Now it’s time for his wife, family, and the fighters he hopes to take to another level in their careers. Boetsch is the most high-profile project at the moment, a fellow Maine native who Davis is carving back into a fighter nicknamed “The Barbarian.”

“Tim has to rely on that caveman-like instinct and be “The Barbarian” like they call him,” Davis explains. “When he first got into the UFC and did his first fight, he thought he had to become a better athlete and become this guy that needed to learn a bunch of techniques and become one of those athletic, pretty-looking fighters doing all that cool stuff. And that pulled him away from who he is. He’s more from the old school, the Igor Vovchanchyn type. He needs to go out there and just smash everybody he fights to pieces. He can’t be worried about how he looks and his technique. This fight is for him to go out there, get in this kid’s face and turn this fight into an absolute ugly dogfight. We need the fighter who stepped into the UFC and smashed David Heath apart. I’m making this fight personal. He’s got to go in there pissed off and turn this into a fight. And if Tim is on this guy and doesn’t give him a chance to breathe, that’s how he’s going to win this fight.”

Davis takes a breath to let that all sink in. This isn’t just a way to pass the time, and he is no towel holder. He’s coaching all aspects of the game, mental and physical, and he couldn’t be happier.

“I love it,” he laughs, and it’s obvious that he does. It’s not the only thing keeping him busy though. He’s done plenty of radio shows over the last couple years, he may do some more in the future, and he also has a commentating gig in Ireland lined up. Yet no matter what he does, at heart he will always be a fighter, and the epitome of the type of fighter you find in New England.

“Where I was born, up in Houlton, they start school late because kids gotta pick potatoes,” Davis explains. “And I remember that when I was an amateur boxer, I was over in Arizona, and I lived there for four to six months. People would hear my accent, I said I was from Maine, and they would say ‘Maine people are such hard workers.’ I think that’s what New Englanders are really known for – they’re hard workers. And the way of life in New England is not an easy life. There’s not a lot of money here, and you’ve got a harsher way of life as far as just the weather. Mother Nature’s against you here, and the best job you can have in New England is being a weatherperson because you don’t have to be right, ever. (Laughs) So New England fighters don’t look for the magic technique or the quick fix. They’re going to take the hard route. They’re going to take their licks, work as hard as they can, fight in the crappiest places until they get noticed, and when I think of New England fighters, that’s what I think of.”
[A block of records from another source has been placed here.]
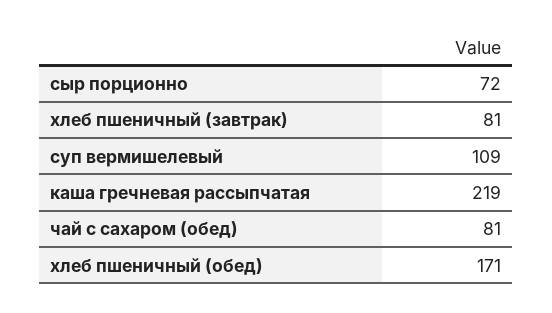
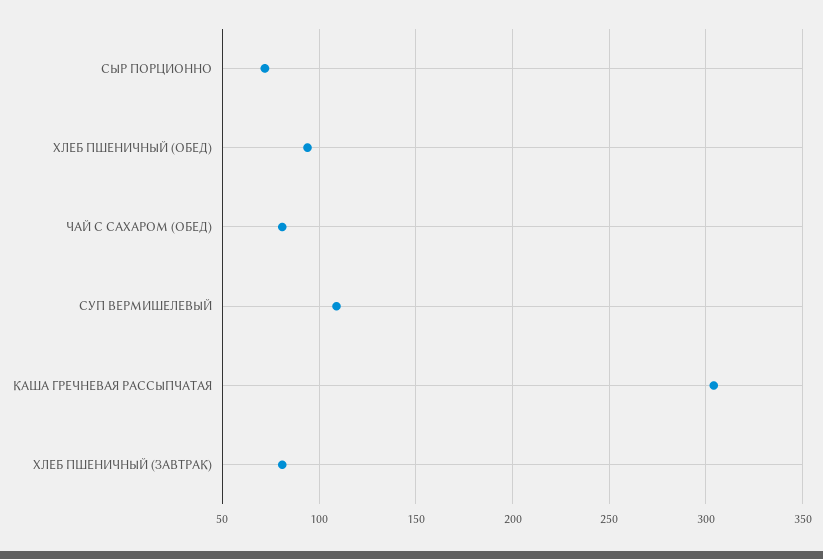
  {
    "сыр порционно": 72,
    "хлеб пшеничный (завтрак)": 81,
    "суп вермишелевый": 109,
-   "каша гречневая рассыпчатая": 219,
+   "каша гречневая рассыпчатая": 305,
    "чай с сахаром (обед)": 81,
-   "хлеб пшеничный (обед)": 171
+   "хлеб пшеничный (обед)": 95
  }

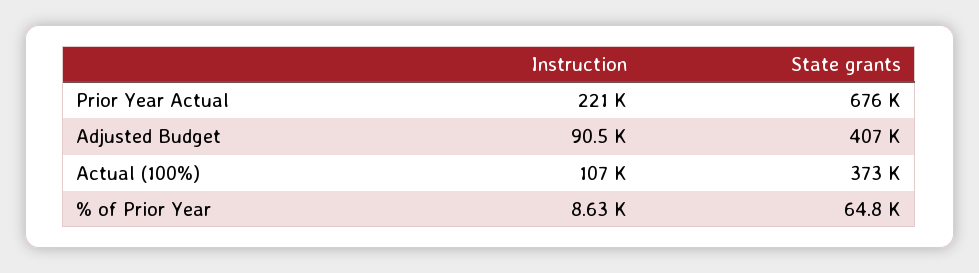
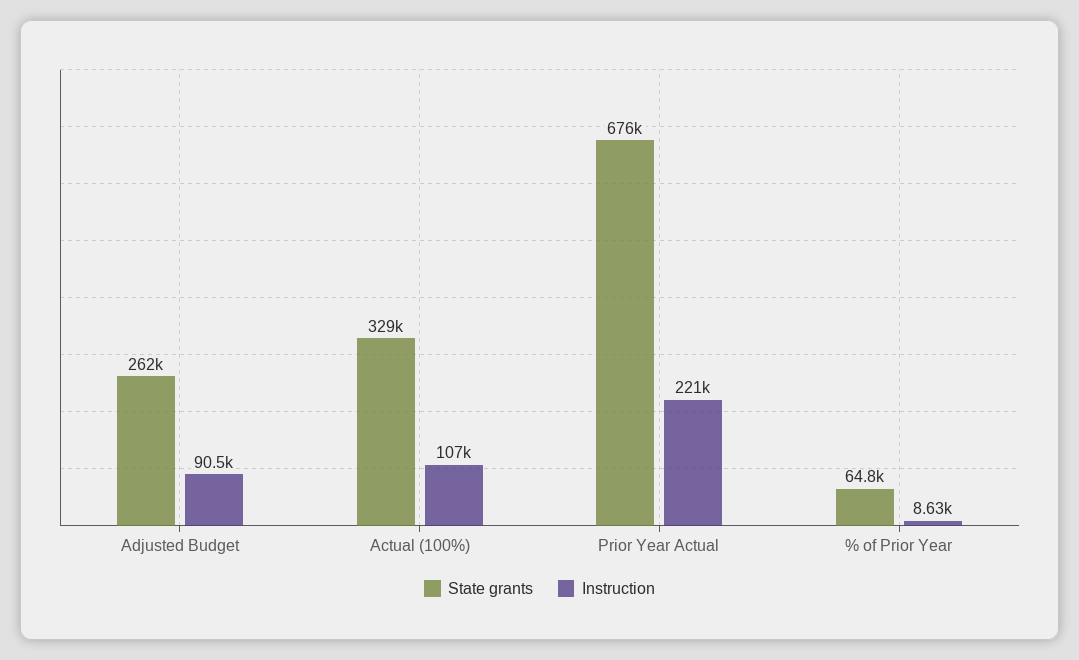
  {
    "Instruction": {
      "Prior Year Actual": 221000,
      "Adjusted Budget": 90500,
      "Actual (100%)": 107000,
      "% of Prior Year": 8630
    },
    "State grants": {
      "Prior Year Actual": 676000,
-     "Adjusted Budget": 407000,
+     "Adjusted Budget": 262000,
-     "Actual (100%)": 373000,
+     "Actual (100%)": 329000,
      "% of Prior Year": 64800
    }
  }

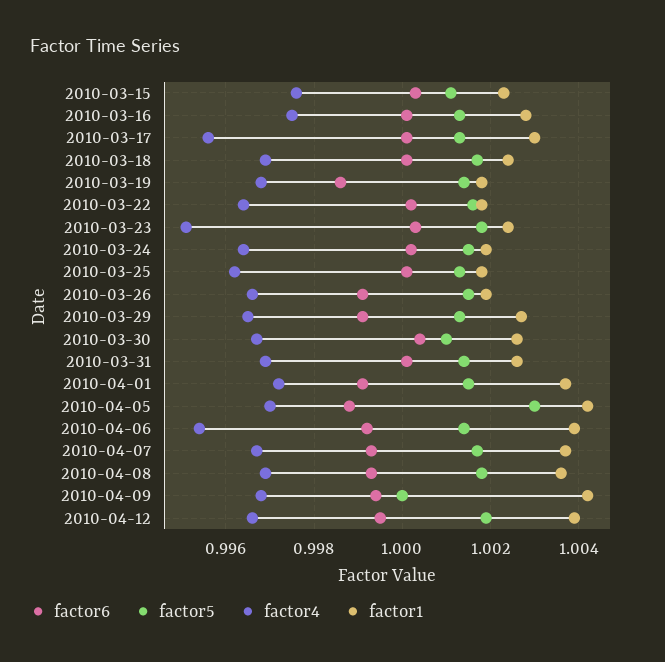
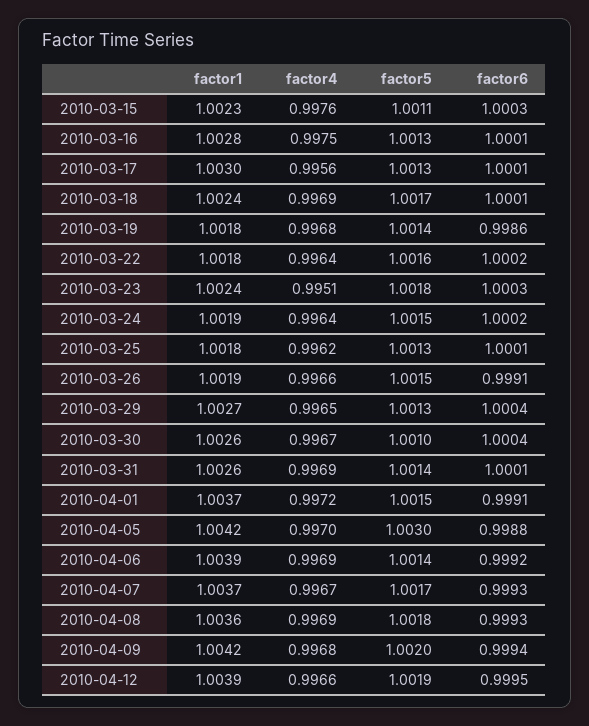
  {
    "factor6": {
      "2010-03-15": 1.0003,
      "2010-03-16": 1.0001,
      "2010-03-17": 1.0001,
      "2010-03-18": 1.0001,
      "2010-03-19": 0.9986,
      "2010-03-22": 1.0002,
      "2010-03-23": 1.0003,
      "2010-03-24": 1.0002,
      "2010-03-25": 1.0001,
      "2010-03-26": 0.9991,
-     "2010-03-29": 0.999,
+     "2010-03-29": 1.0004,
      "2010-03-30": 1.0004,
      "2010-03-31": 1.0001,
      "2010-04-01": 0.9991,
      "2010-04-05": 0.9988,
      "2010-04-06": 0.9992,
      "2010-04-07": 0.9993,
      "2010-04-08": 0.9993,
      "2010-04-09": 0.9994,
      "2010-04-12": 0.9995
    },
    "factor5": {
      "2010-03-15": 1.0011,
      "2010-03-16": 1.0013,
      "2010-03-17": 1.0013,
      "2010-03-18": 1.0017,
      "2010-03-19": 1.0014,
      "2010-03-22": 1.0016,
      "2010-03-23": 1.0018,
      "2010-03-24": 1.0015,
      "2010-03-25": 1.0013,
      "2010-03-26": 1.0015,
      "2010-03-29": 1.0013,
      "2010-03-30": 1.001,
      "2010-03-31": 1.0014,
      "2010-04-01": 1.0015,
      "2010-04-05": 1.003,
      "2010-04-06": 1.0014,
      "2010-04-07": 1.0017,
      "2010-04-08": 1.0018,
-     "2010-04-09": 1,
+     "2010-04-09": 1.002,
      "2010-04-12": 1.0019
    },
    "factor4": {
      "2010-03-15": 0.9976,
      "2010-03-16": 0.9975,
      "2010-03-17": 0.9956,
      "2010-03-18": 0.9969,
      "2010-03-19": 0.9968,
      "2010-03-22": 0.9964,
      "2010-03-23": 0.9951,
      "2010-03-24": 0.9964,
      "2010-03-25": 0.9962,
      "2010-03-26": 0.9966,
      "2010-03-29": 0.9965,
      "2010-03-30": 0.9967,
      "2010-03-31": 0.9969,
      "2010-04-01": 0.9972,
      "2010-04-05": 0.997,
-     "2010-04-06": 0.9955,
+     "2010-04-06": 0.9969,
      "2010-04-07": 0.9967,
      "2010-04-08": 0.9969,
      "2010-04-09": 0.9968,
      "2010-04-12": 0.9966
    },
    "factor1": {
      "2010-03-15": 1.0023,
      "2010-03-16": 1.0028,
      "2010-03-17": 1.003,
      "2010-03-18": 1.0024,
      "2010-03-19": 1.0018,
      "2010-03-22": 1.0018,
      "2010-03-23": 1.0024,
      "2010-03-24": 1.0019,
      "2010-03-25": 1.0018,
      "2010-03-26": 1.0019,
      "2010-03-29": 1.0027,
      "2010-03-30": 1.0026,
      "2010-03-31": 1.0026,
      "2010-04-01": 1.0037,
      "2010-04-05": 1.0042,
      "2010-04-06": 1.0039,
      "2010-04-07": 1.0037,
      "2010-04-08": 1.0036,
      "2010-04-09": 1.0042,
      "2010-04-12": 1.0039
    }
  }

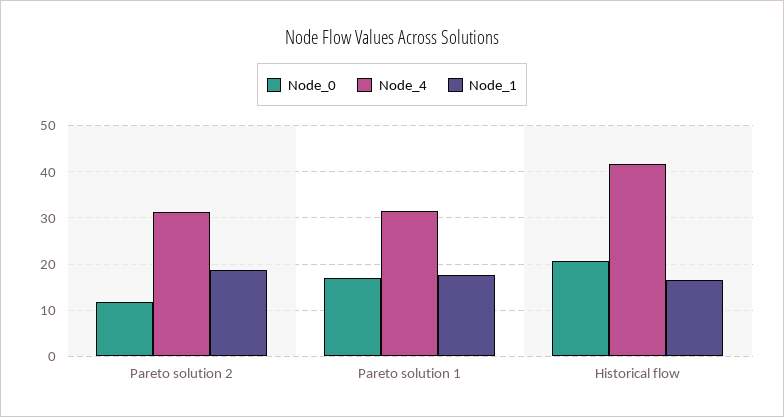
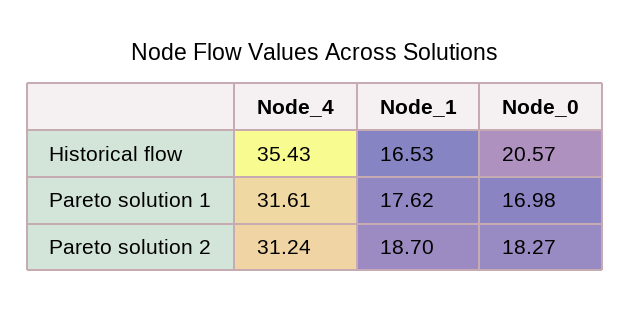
  {
    "Node_0": {
-     "Pareto solution 2": 12,
+     "Pareto solution 2": 18.27,
      "Pareto solution 1": 16.98,
      "Historical flow": 20.57
    },
    "Node_4": {
      "Pareto solution 2": 31.24,
      "Pareto solution 1": 31.61,
-     "Historical flow": 42
+     "Historical flow": 35.43
    },
    "Node_1": {
      "Pareto solution 2": 18.7,
      "Pareto solution 1": 17.62,
      "Historical flow": 16.53
    }
  }

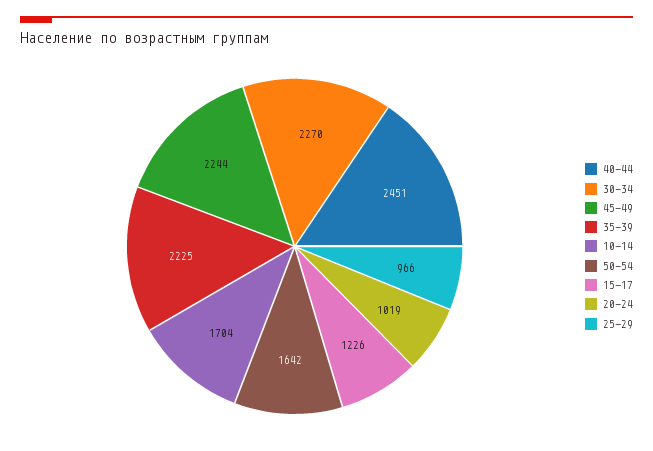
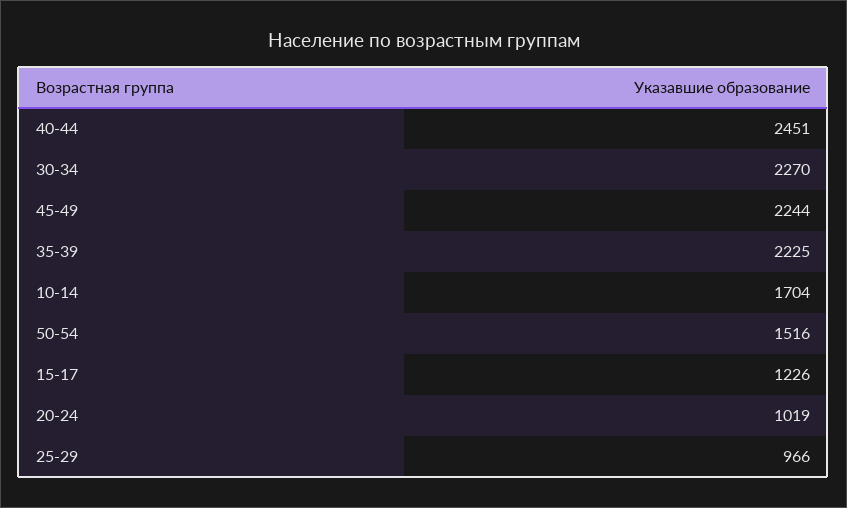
  {
    "40-44": 2451,
    "30-34": 2270,
    "45-49": 2244,
    "35-39": 2225,
    "10-14": 1704,
-   "50-54": 1642,
+   "50-54": 1516,
    "15-17": 1226,
    "20-24": 1019,
    "25-29": 966
  }

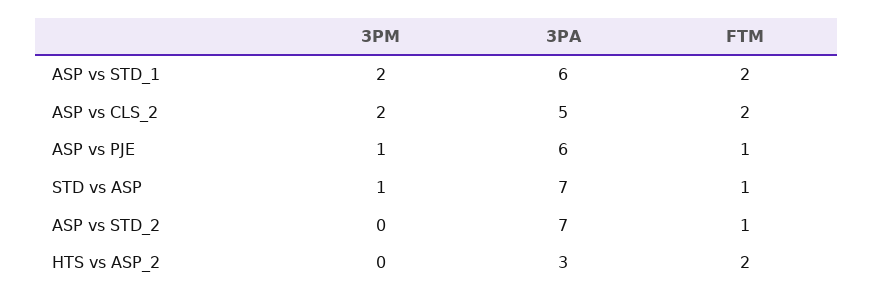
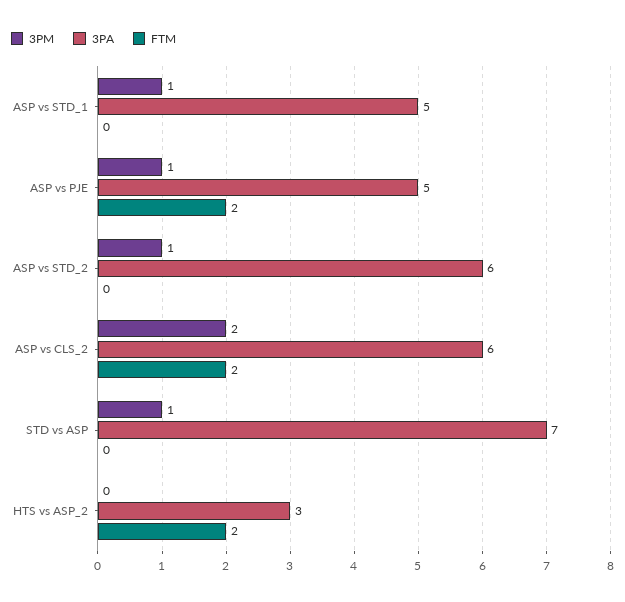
  {
    "3PM": {
-     "ASP vs STD_1": 2,
+     "ASP vs STD_1": 1,
      "ASP vs CLS_2": 2,
      "ASP vs PJE": 1,
      "STD vs ASP": 1,
-     "ASP vs STD_2": 0,
+     "ASP vs STD_2": 1,
      "HTS vs ASP_2": 0
    },
    "3PA": {
-     "ASP vs STD_1": 6,
+     "ASP vs STD_1": 5,
-     "ASP vs CLS_2": 5,
+     "ASP vs CLS_2": 6,
-     "ASP vs PJE": 6,
+     "ASP vs PJE": 5,
      "STD vs ASP": 7,
-     "ASP vs STD_2": 7,
+     "ASP vs STD_2": 6,
      "HTS vs ASP_2": 3
    },
    "FTM": {
-     "ASP vs STD_1": 2,
+     "ASP vs STD_1": 0,
      "ASP vs CLS_2": 2,
-     "ASP vs PJE": 1,
+     "ASP vs PJE": 2,
-     "STD vs ASP": 1,
+     "STD vs ASP": 0,
-     "ASP vs STD_2": 1,
+     "ASP vs STD_2": 0,
      "HTS vs ASP_2": 2
    }
  }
It’s what you think of when you hear the name Marcus Davis. And on Saturday night, he’ll make that walk to the Octagon again.  

“I’ve visualized myself walking with Tim down to that cage, and I get butterflies when I just think about it,” he said. “I used to tell people how tough I was that by the time I was in my 20s I had only cried five times in my life. (Laughs) Now that I’m 40, having four kids and a wife and the ups and downs, I couldn’t tell you how many times I’ve cried now, but that night, I might shed a tear walking down to the Octagon knowing that it’s kind of come full circle.”